*** Block opens ***
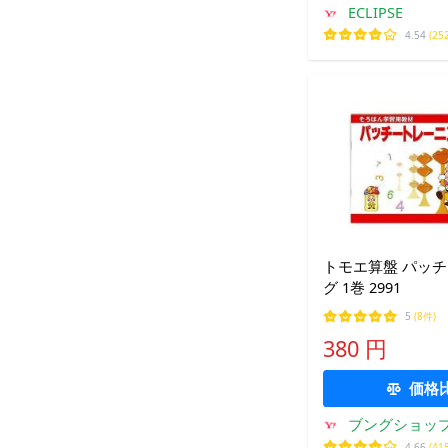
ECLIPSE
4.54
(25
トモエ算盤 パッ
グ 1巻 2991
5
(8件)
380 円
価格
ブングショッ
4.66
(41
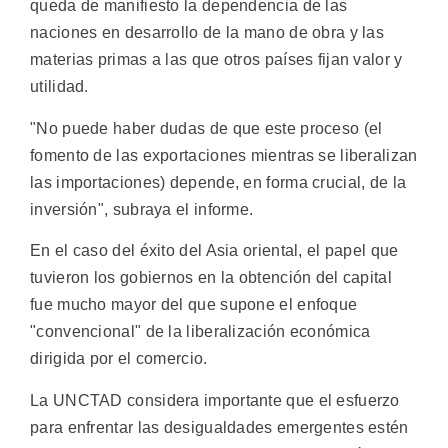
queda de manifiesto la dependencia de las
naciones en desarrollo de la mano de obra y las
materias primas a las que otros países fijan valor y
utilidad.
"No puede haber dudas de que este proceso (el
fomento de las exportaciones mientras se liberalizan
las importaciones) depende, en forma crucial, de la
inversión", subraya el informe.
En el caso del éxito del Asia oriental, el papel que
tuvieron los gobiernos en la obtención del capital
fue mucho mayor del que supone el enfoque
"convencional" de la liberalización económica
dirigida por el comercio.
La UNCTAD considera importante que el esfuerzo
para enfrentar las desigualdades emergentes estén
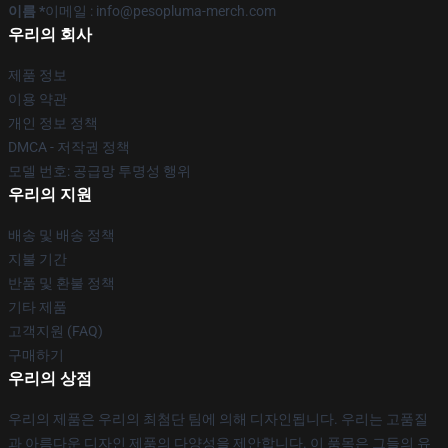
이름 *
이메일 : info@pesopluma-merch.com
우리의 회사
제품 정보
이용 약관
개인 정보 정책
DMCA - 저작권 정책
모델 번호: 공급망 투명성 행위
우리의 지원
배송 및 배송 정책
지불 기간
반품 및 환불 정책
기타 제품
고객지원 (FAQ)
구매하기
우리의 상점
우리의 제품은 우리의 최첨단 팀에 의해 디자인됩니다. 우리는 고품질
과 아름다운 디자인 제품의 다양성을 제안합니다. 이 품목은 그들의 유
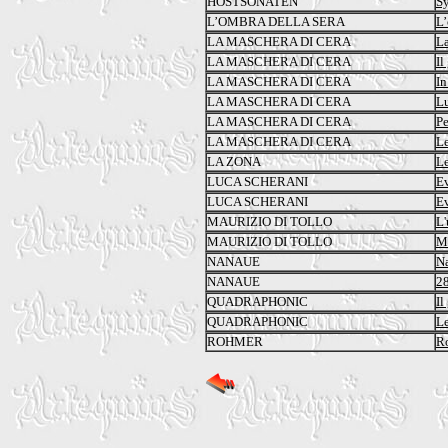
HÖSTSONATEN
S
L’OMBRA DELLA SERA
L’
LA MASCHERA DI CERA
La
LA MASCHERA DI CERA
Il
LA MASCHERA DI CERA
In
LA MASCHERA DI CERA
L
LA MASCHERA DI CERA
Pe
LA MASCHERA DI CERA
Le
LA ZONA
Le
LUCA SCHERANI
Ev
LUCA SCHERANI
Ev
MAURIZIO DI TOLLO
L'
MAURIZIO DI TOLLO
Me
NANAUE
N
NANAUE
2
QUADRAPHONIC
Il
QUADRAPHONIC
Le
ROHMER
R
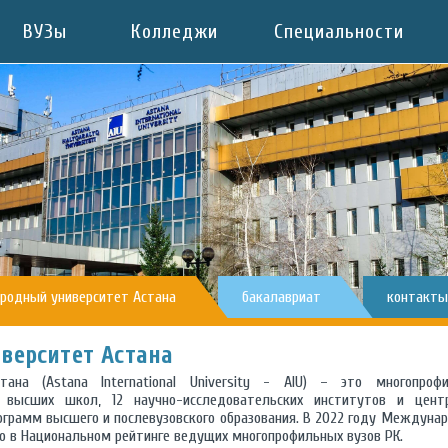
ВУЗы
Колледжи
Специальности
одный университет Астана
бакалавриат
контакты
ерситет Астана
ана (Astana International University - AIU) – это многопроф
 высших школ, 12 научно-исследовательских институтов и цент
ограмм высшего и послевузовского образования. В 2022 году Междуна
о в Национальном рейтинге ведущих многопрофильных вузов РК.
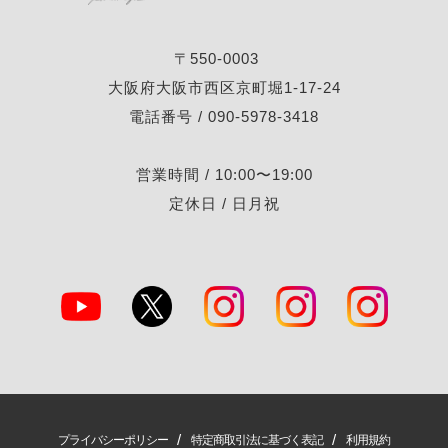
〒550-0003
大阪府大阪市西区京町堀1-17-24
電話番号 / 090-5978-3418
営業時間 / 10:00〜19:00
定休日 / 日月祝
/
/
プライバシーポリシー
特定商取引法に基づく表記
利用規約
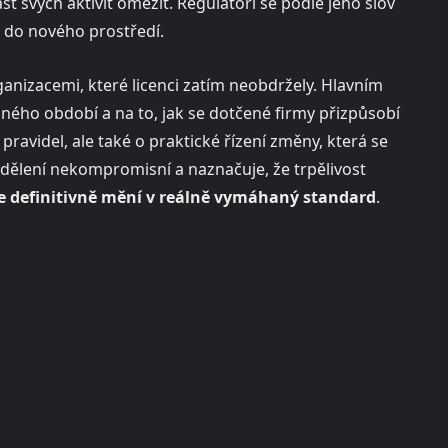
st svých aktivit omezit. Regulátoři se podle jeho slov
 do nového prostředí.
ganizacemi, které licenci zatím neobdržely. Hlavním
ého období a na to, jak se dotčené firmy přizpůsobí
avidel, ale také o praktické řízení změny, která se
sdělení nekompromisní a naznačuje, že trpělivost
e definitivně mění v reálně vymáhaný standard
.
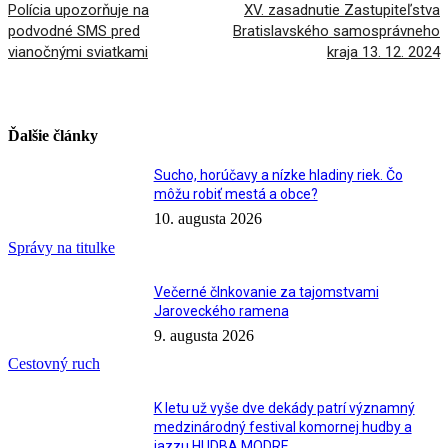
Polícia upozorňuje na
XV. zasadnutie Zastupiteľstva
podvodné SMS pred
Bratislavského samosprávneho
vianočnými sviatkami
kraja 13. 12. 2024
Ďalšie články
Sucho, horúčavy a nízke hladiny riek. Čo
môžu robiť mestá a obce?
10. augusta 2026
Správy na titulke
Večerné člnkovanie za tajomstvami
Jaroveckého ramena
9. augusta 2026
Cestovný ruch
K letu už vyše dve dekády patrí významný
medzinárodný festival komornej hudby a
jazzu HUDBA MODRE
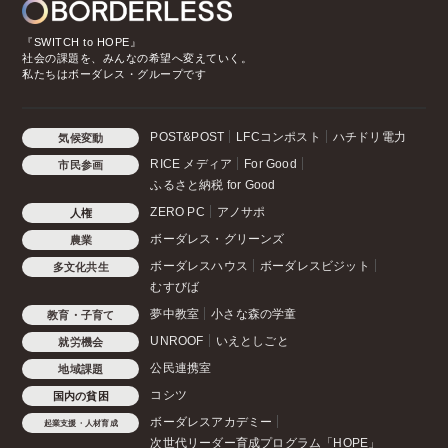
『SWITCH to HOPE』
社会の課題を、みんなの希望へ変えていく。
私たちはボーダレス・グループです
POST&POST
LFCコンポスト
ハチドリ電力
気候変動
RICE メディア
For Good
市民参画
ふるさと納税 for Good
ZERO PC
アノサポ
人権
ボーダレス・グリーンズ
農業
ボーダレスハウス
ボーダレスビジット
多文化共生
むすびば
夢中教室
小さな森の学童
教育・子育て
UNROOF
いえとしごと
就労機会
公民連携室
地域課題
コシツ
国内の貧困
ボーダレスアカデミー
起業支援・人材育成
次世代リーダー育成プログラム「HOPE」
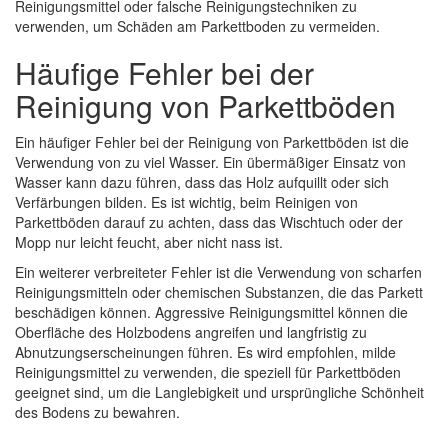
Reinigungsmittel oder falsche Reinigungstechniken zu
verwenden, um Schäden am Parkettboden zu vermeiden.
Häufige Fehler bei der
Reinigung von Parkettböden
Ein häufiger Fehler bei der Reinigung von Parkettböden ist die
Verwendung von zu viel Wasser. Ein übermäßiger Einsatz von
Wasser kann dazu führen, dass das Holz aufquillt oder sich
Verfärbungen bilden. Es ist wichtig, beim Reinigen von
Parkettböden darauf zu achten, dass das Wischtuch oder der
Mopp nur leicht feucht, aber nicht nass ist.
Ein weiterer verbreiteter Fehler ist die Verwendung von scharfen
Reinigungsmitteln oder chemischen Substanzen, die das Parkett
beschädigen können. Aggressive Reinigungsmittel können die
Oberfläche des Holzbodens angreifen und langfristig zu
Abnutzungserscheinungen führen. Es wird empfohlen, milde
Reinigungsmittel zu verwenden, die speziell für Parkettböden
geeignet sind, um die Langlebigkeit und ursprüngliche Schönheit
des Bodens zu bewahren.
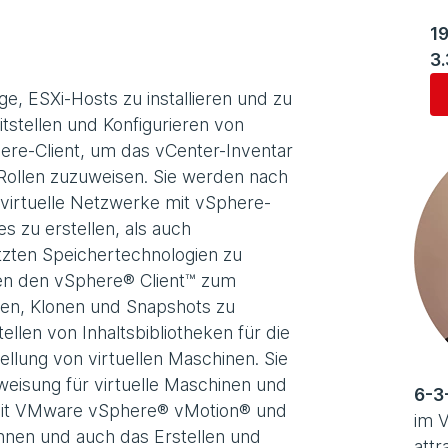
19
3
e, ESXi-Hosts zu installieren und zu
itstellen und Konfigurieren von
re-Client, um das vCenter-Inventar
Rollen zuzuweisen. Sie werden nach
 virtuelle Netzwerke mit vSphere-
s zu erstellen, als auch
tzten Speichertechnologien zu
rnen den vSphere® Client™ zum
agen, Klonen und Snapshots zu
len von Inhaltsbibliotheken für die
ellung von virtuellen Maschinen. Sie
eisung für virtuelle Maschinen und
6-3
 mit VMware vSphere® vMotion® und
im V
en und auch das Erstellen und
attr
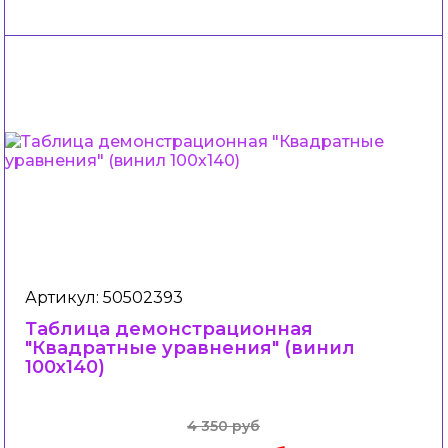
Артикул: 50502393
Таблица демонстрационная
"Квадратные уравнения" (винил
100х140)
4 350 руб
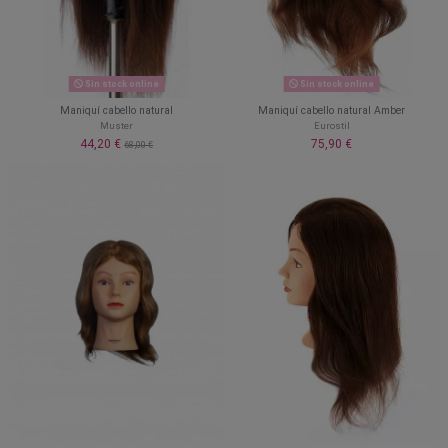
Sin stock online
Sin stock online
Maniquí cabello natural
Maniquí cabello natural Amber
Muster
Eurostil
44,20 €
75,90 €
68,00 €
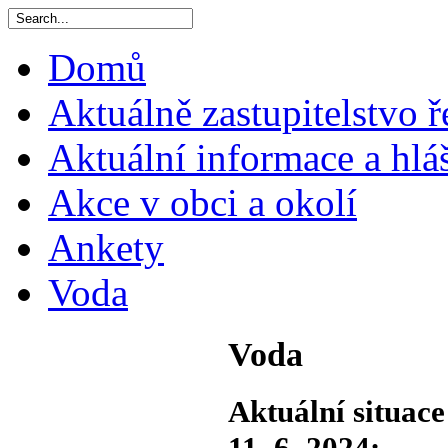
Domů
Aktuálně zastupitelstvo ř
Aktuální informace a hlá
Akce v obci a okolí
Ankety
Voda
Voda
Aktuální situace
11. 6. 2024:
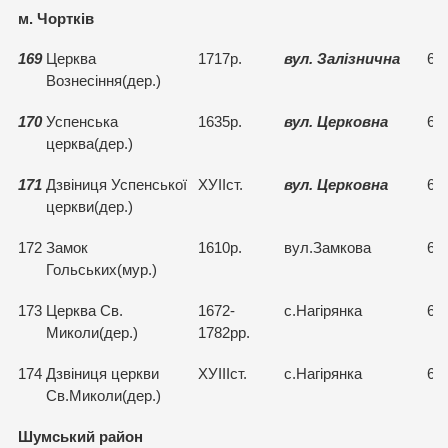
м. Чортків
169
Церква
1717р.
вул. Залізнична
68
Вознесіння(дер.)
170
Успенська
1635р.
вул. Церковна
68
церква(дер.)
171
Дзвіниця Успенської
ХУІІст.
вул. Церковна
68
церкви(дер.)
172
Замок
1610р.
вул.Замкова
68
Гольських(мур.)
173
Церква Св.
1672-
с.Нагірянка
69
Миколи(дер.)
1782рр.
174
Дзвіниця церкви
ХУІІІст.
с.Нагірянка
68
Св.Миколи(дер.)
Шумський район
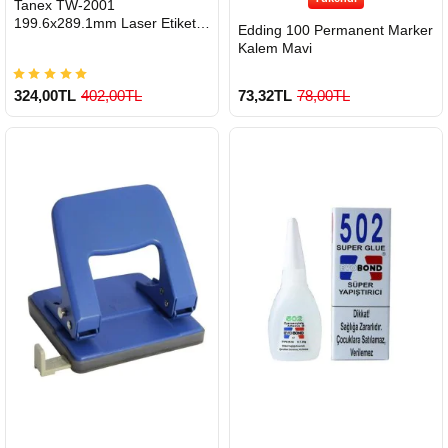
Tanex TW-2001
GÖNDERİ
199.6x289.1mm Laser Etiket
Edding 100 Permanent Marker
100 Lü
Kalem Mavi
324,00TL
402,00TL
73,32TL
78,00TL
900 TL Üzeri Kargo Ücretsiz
*** Block closes ***
* Your task
How many lines in the listing contain the string "vSphere"? Treat uppercase and lowercase as different, and reply with only the number.

* Task response
3